Hebrews 12: Holiness Maintained

"For you have not come to what may be touched, a blazing fire and darkness and gloom and a tempest and the sound of a trumpet and a voice whose words made the hearers beg that no further messages be spoken to them. For they could not endure the order that was given, “If even a beast touches the mountain, it shall be stoned.” Indeed, so terrifying was the sight that Moses said, “I tremble with fear.” But you have come to Mount Zion and to the city of the living God, the heavenly Jerusalem, and to innumerable angels in festal gathering, and to the assembly of the firstborn who are enrolled in heaven, and to God, the judge of all, and to the spirits of the righteous made perfect, and to Jesus, the mediator of a new covenant, and to the sprinkled blood that speaks a better word than the blood of Abel."  Hebrews 12.18-24

But even as we declare that we have come to a better mountain, we must be careful how we view the old.

This is what I mean. This passage opens with a depiction of the holy, dreadful Mount Sinai, in fire and darkness. This is the image of justice and wrath, righteousness and punishment, all according to the law given Moses there. This passage ends with a depiction of Mount Zion, the new Jerusalem. Here we find images of mercy, and peace, and reconciliation, and forgiveness, all according to the forgiveness of Christ.

Our temptation, then, is to believe these mountains to be mutually exclusive. The first has passed, that the second may come to be. Yet Jesus, speaking of the law, tells us that he came not to abolish the law but to fulfill it.

You see, as verse 23 reminds us, God remains the judge. His holiness is maintained. The God of the old mountain is not a half-way revelation of the God we discover in the new. God's holiness, and therefore his judgment and wrath, is not a primitive view of God now superseded by Christ. It is an accurate view of God then and now. He remains utterly holy, pure, and opposed to sin, utterly demanding of perfection. God must be so holy, so opposed to sin, and injustice, and evil, for otherwise he would not be God, nor would he be loving. It is in his holy hatred of sin, injustice and evil that we see how loving our God is- without hating these things, God could only ever be less than loving. Perfection must be required,

God's holiness, and therefor his justice, is maintained. And yet He is also loving. The difference between these two mountains is not the nature of God's judgment, but how that judgment is applied. For in the old, man was left unsure of his end. What would come of his unrighteousness? Could any sacrifice truly ransom a man from his ways?

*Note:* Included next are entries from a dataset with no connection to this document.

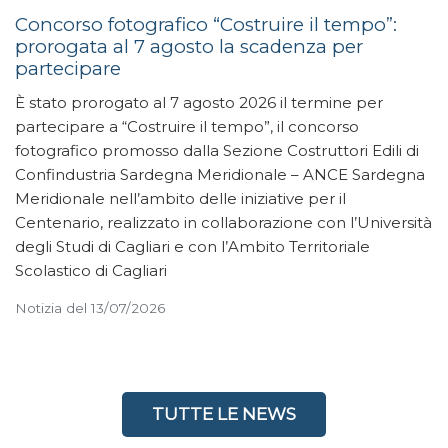
Concorso fotografico “Costruire il tempo”:
prorogata al 7 agosto la scadenza per
partecipare
È stato prorogato al 7 agosto 2026 il termine per
partecipare a “Costruire il tempo”, il concorso
fotografico promosso dalla Sezione Costruttori Edili di
Confindustria Sardegna Meridionale – ANCE Sardegna
Meridionale nell’ambito delle iniziative per il
Centenario, realizzato in collaborazione con l’Università
degli Studi di Cagliari e con l’Ambito Territoriale
Scolastico di Cagliari
Notizia del 13/07/2026
TUTTE LE NEWS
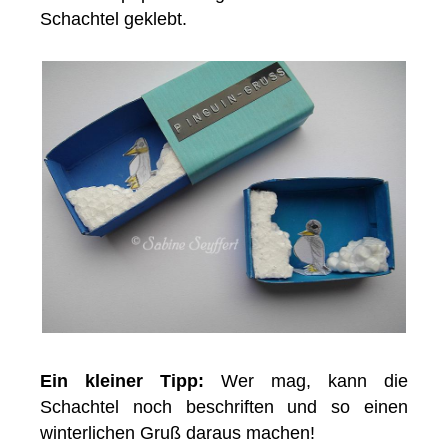
Schachtel geklebt.
Ein kleiner Tipp:
Wer mag, kann die
Schachtel noch beschriften und so einen
winterlichen Gruß daraus machen!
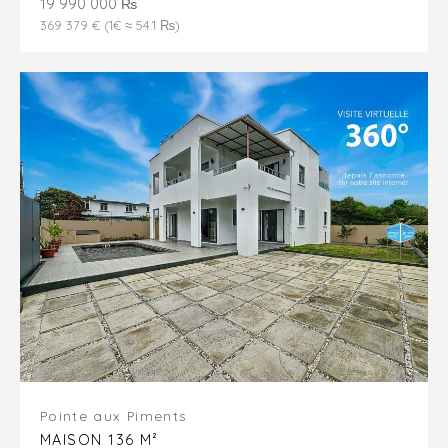
19 990 000 ₨
369 379 € (1€ ≈ 54.1 ₨)
Pointe aux Piments
MAISON 136 M²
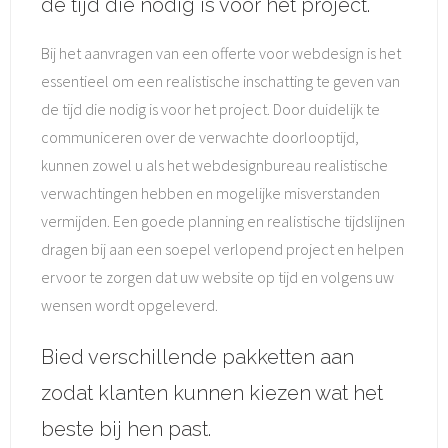
de tijd die nodig is voor het project.
Bij het aanvragen van een offerte voor webdesign is het
essentieel om een realistische inschatting te geven van
de tijd die nodig is voor het project. Door duidelijk te
communiceren over de verwachte doorlooptijd,
kunnen zowel u als het webdesignbureau realistische
verwachtingen hebben en mogelijke misverstanden
vermijden. Een goede planning en realistische tijdslijnen
dragen bij aan een soepel verlopend project en helpen
ervoor te zorgen dat uw website op tijd en volgens uw
wensen wordt opgeleverd.
Bied verschillende pakketten aan
zodat klanten kunnen kiezen wat het
beste bij hen past.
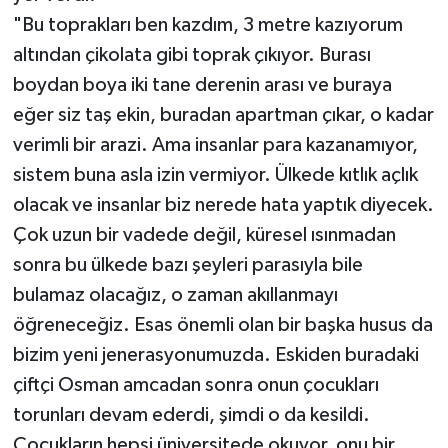
"Bu toprakları ben kazdım, 3 metre kazıyorum
altından çikolata gibi toprak çıkıyor. Burası
boydan boya iki tane derenin arası ve buraya
eğer siz taş ekin, buradan apartman çıkar, o kadar
verimli bir arazi. Ama insanlar para kazanamıyor,
sistem buna asla izin vermiyor. Ülkede kıtlık açlık
olacak ve insanlar biz nerede hata yaptık diyecek.
Çok uzun bir vadede değil, küresel ısınmadan
sonra bu ülkede bazı şeyleri parasıyla bile
bulamaz olacağız, o zaman akıllanmayı
öğreneceğiz. Esas önemli olan bir başka husus da
bizim yeni jenerasyonumuzda. Eskiden buradaki
çiftçi Osman amcadan sonra onun çocukları
torunları devam ederdi, şimdi o da kesildi.
Çocukların hepsi üniversitede okuyor, onu bir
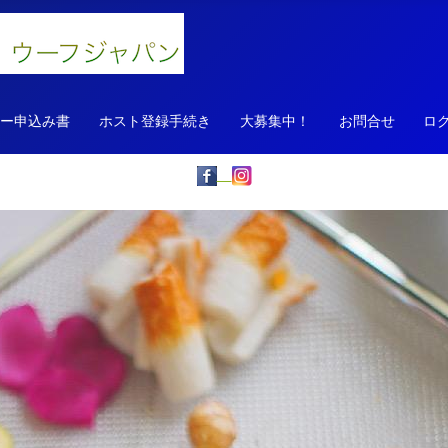
ァー申込み書
ホスト登録手続き
大募集中！
お問合せ
ロ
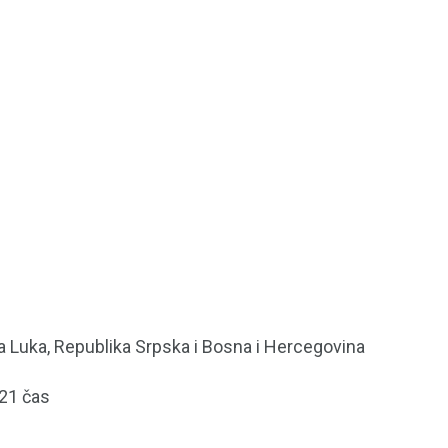
 Luka, Republika Srpska i Bosna i Hercegovina
 21 čas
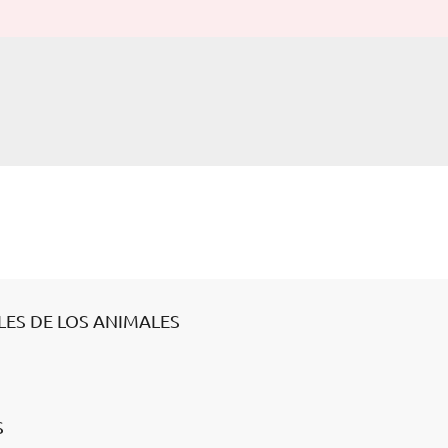
LES DE LOS ANIMALES
S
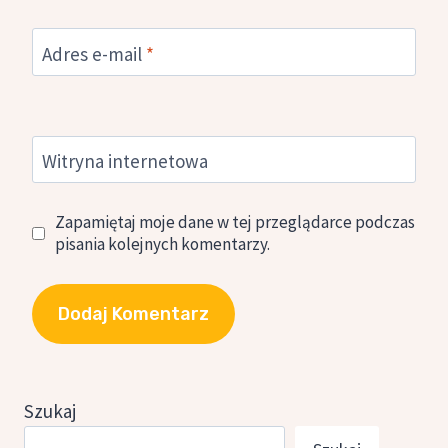
Adres e-mail
*
Witryna internetowa
Zapamiętaj moje dane w tej przeglądarce podczas
pisania kolejnych komentarzy.
Szukaj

But in the new mountain we discover that the spirit of the righteous [are] made perfect. Perfection is still required- but now we discover how it is achieved. It is given. And this is the essence of the new mountain. Not a lessening of God's holy wrath- not a lessening of God's demand for justice- but a full satisfaction of God's wrath in Christ, and the gift of perfection to us by the same. God's holiness is maintained, yet we are changed, by the word of Jesus Christ.

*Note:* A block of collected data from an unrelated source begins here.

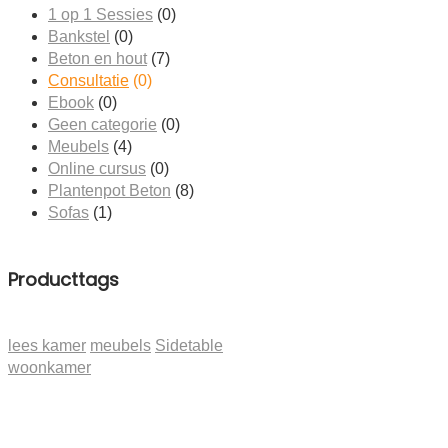
1 op 1 Sessies
(0)
Bankstel
(0)
Beton en hout
(7)
Consultatie
(0)
Ebook
(0)
Geen categorie
(0)
Meubels
(4)
Online cursus
(0)
Plantenpot Beton
(8)
Sofas
(1)
Producttags
lees kamer
meubels
Sidetable
woonkamer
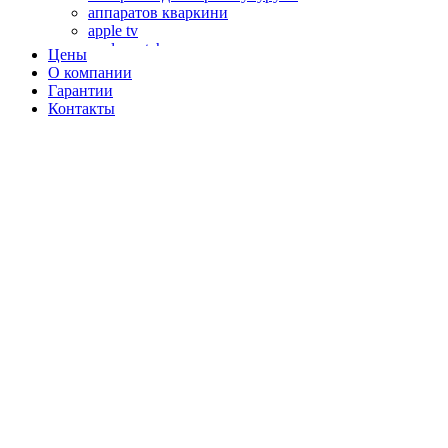
аппаратов кваркини
apple tv
apple watch
Цены
аромадиффузоров
О компании
аромастанций
Гарантии
ароматизаторов воздуха
Контакты
аудиоплееров
аудиопроцессоров
аудиосистем
аудиоусилителей
авто акустики, автомобильной акустики
авто мониторов
автохолодильников
автокондиционера
автоматики для генераторов
автоматики управления
автоматики вентустановок
автомобильных телевизоров
автомоек
автотрансформаторов
багги
бактерицидной лампы
беговых дорожек
бензобуров
бензогенераторов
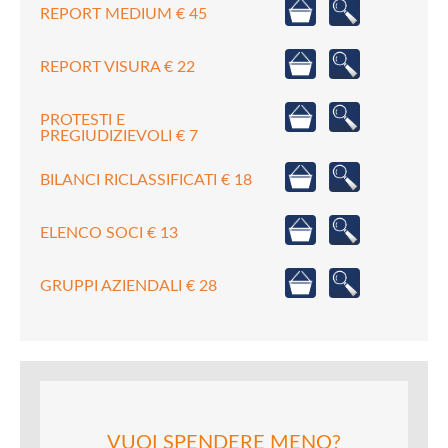
REPORT MEDIUM € 45
REPORT VISURA € 22
PROTESTI E
PREGIUDIZIEVOLI € 7
BILANCI RICLASSIFICATI € 18
ELENCO SOCI € 13
GRUPPI AZIENDALI € 28
VUOI SPENDERE MENO?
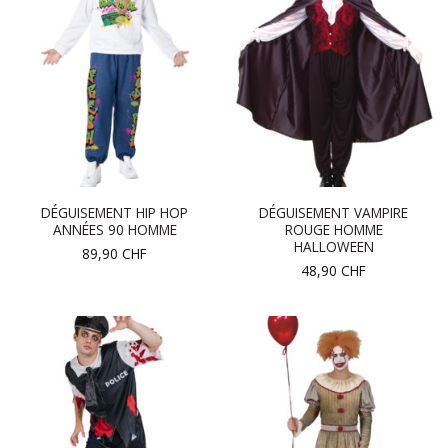
DÉGUISEMENT HIP HOP
DÉGUISEMENT VAMPIRE
ANNÉES 90 HOMME
ROUGE HOMME
HALLOWEEN
89,90
CHF
48,90
CHF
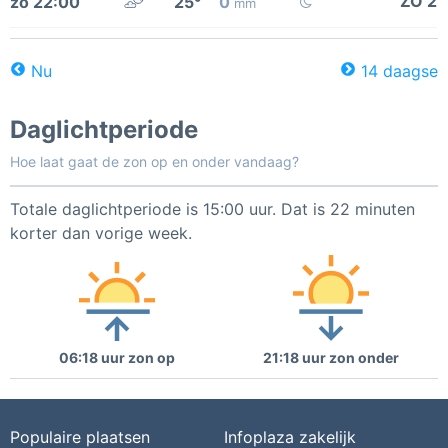
ZO 2
zo 22:00
25°
0
mm
Nu
14 daagse
Daglichtperiode
Hoe laat gaat de zon op en onder vandaag?
Totale daglichtperiode is 15:00 uur. Dat is 22 minuten
korter dan vorige week.
06:18 uur zon op
21:18 uur zon onder
Populaire plaatsen
Infoplaza zakelijk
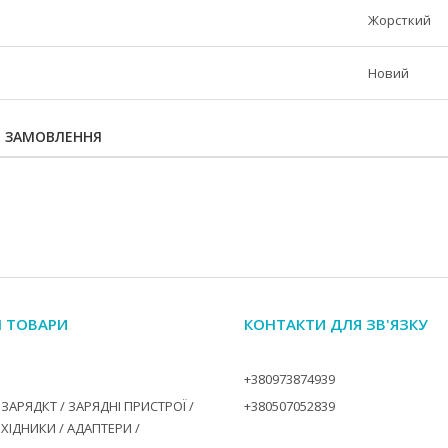
Жорсткий
Новий
Я ЗАМОВЛЕННЯ
І ТОВАРИ
КОНТАКТИ ДЛЯ ЗВ'ЯЗКУ
+380973874939
ЗАРЯДКТ / ЗАРЯДНІ ПРИСТРОЇ /
+380507052839
ЕХІДНИКИ / АДАПТЕРИ /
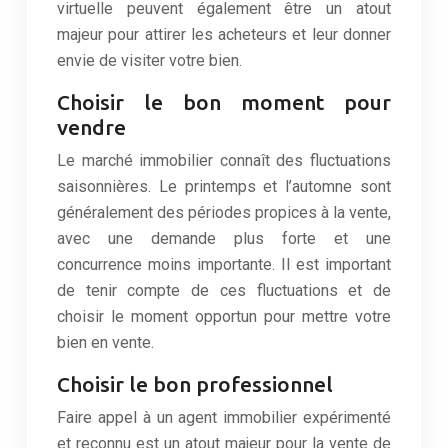
virtuelle peuvent également être un atout
majeur pour attirer les acheteurs et leur donner
envie de visiter votre bien.
Choisir le bon moment pour
vendre
Le marché immobilier connaît des fluctuations
saisonnières. Le printemps et l’automne sont
généralement des périodes propices à la vente,
avec une demande plus forte et une
concurrence moins importante. Il est important
de tenir compte de ces fluctuations et de
choisir le moment opportun pour mettre votre
bien en vente.
Choisir le bon professionnel
Faire appel à un agent immobilier expérimenté
et reconnu est un atout majeur pour la vente de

If a woman walks into a fantastic party wearing muddy sweatpants, the experience of that party will be entirely different than if she enters the party wearing a smart new dress. Has the party changed? No. But she has been changed; the same party which caused shame and embarrassment now fills her with joy and excitement.  The same power of that occasion, once crushing the woman beneath its weight, now exalts her. Or imagine a boy in the waves. Alone, the force of the waves pose a great threat to him. But with a board beneath him, that same threatening force is simultaneously a power unto exhilaration.

The Lord of the old covenant is no different than the Lord of the new. He has not changed- but we have changed before him. His all-consuming holiness neither shifts nor gives way; instead, we have been changed. In Christ the fire that once annihilated us now warms us unto new life. As we learned last week, the blood that once condemned us now cries out for our salvation. The holiness which excluded us from any proximity to God now envelops us in His wonder. His holiness is maintained, it is our condemnation that is transformed into communion by the working of an external force upon our lives and hearts. This is the gospel, the good news: not that God has changed Himself so as to welcome the unrighteous, but that He has changed the unrighteous so as to welcome them to Himself. He has not changed, but we have, and that is very good news.